SP 2 itu berlaku selama tujuh hari setelah diberikan. Setelah masa berlaku SP 2 habis, pemerintah akan mengirimkan lagi SP 3 yang berlaku selama tiga hari. Jika SP3 pun masih tak digubris, Tim Terpadu Pengawasan dan Penertiban Batam akan melayangkan surat perintah bongkar (SPB) dan pembongkaran pun akan dilakukan.
Ariastuty berharap warga mau menyelesaikan persoalan ini dengan cara baik-baik.
Baca juga: Pabrik Kaca Belum Jadi, Warga Rempang Sudah Berdarah Kena Beling
Terus menolak
Pada pembangunan tahap I PSN Rempang Eco City akan didirikan pabrik kaca milik perusahaan Xinyi Group asal China. Lima kampung tua yang lahannya akan dipakai pembangunan tahap I adalah Pasir Panjang, Sembulang Hulu, Sembulang Tanjung, Pasir Merah, dan Belongkeng.
Warga Pasir Panjang, Ishak (57), mengatakan, orang-orang di kampungnya akan tetap bertahan di rumah masing-masing sampai kapan pun. Mereka tidak mau menerima ganti rugi dan tawaran relokasi ke Tanjung Banun.
”Dari awal saya bilang, niat kami untuk mempertahankan kampung tua tak bisa ditawar-tawar lagi,” kata Ishak, Senin (4/3/2024).

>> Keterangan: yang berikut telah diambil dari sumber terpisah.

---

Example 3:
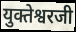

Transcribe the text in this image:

युक्तेश्वरजी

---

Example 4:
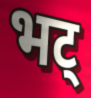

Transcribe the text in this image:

भट्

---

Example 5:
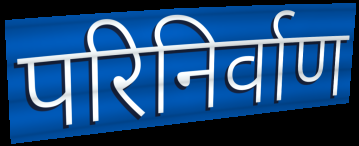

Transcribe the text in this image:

परिनिर्वाण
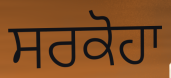
ਸਰਕੋਹਾ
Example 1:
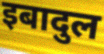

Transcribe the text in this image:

इबादुल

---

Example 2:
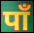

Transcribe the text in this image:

पाँ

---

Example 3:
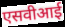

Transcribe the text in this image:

एसवीआई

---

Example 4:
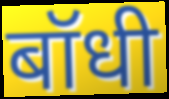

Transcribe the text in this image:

बॉधी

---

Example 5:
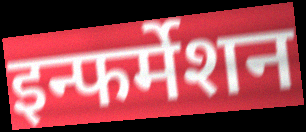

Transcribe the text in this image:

इन्फर्मेशन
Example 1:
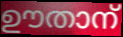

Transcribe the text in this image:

ഊതാന്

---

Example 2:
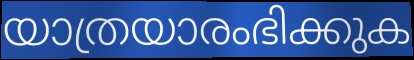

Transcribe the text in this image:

യാത്രയാരംഭിക്കുക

Baca juga: Hari-hari Sendu di Tanah Melayu Rempang
Adapun Nia (49), warga Sembulang Hulu, mengatakan, warga menolak rencana pemerintah menggusur kampung tua karena itu menyangkut harga diri masyarakat. Nia tidak ingin kampung adat Melayu di Rempang hilang dari sejarah.
”Kalau pemerintah semakin gencar ingin menggusur kampung, kami pun akan lebih gencar melakukan protes,” ujarnya.

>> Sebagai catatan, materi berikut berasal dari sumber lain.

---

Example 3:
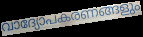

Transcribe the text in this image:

വാദ്യോപകരണങ്ങളും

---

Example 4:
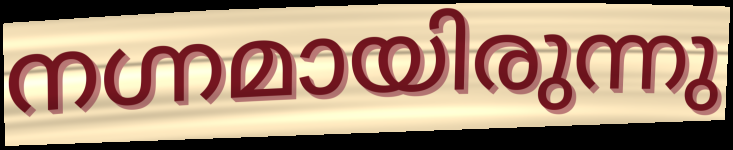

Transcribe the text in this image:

നഗ്നമായിരുന്നു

Direktur Yayasan Lembaga Bantuan Hukum Indonesia (YLBHI)-LBH Pekanbaru Andri Alatas menyatakan, tindakan pemerintah melayangkan surat peringatan kepada warga yang sedang mempertahankan ruang hidupnya adalah bentuk kesewenang-wenangan. Ia mengecam langkah pemerintah memaksa warga, baik secara fisik maupun psikis, untuk menyerahkan tanah dan rumahnya.
”Ini menunjukkan pemerintah tidak belajar dari kesalahan mereka sebelumnya. Nyatanya, sampai kini, pemerintah masih saja mengabaikan suara warga dan tetap menggunakan kekuatan berlebihan untuk menggesa PSN Rempang Eco City,” kata Andi yang juga tergabung dalam Tim Advokasi Solidaritas Nasional untuk Rempang.

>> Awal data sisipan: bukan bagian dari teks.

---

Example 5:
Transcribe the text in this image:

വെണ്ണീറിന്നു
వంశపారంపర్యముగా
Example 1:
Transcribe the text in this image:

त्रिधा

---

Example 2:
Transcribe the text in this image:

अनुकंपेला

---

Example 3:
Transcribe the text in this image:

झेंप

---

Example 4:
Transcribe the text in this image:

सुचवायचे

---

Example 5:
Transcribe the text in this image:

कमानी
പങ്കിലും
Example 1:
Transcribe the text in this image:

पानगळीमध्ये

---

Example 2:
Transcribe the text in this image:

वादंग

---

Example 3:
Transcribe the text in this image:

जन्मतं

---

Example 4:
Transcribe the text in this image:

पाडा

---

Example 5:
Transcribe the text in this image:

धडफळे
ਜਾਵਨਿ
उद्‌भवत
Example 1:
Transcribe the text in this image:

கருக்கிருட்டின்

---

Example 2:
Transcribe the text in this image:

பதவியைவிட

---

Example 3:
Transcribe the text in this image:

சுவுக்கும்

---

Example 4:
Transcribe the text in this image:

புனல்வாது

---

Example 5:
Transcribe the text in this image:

Baca juga: Ombudsman RI: Kampung Tua Rempang Harus Dihormati dan Dilindungi
Pada akhir September 2023, Menteri Investasi/Kepala Badan Koordinasi Penanaman Modal (BKPM) Bahlil Lahadalia mengakui ada kekeliruan perihal komunikasi kepada masyarakat yang akhirnya memicu demonstrasi warga Rempang pada 7 dan 11 September 2023. Saat itu, Bahlil berjanji ke depan akan mengutamakan pola-pola humanis dan kekeluargaan dalam pembangunan PSN di Rempang (Kompas.id, 26/9/2023).
Hampir enam bulan setelah janji itu diucapkan kepada publik, pola tindakan pemerintah di Rempang tak kunjung berubah. Percepatan pembangunan dalam upaya meraup investasi setinggi-tinggnya sering kali mengingkari nilai kemanusiaan dan semangat musyawarah.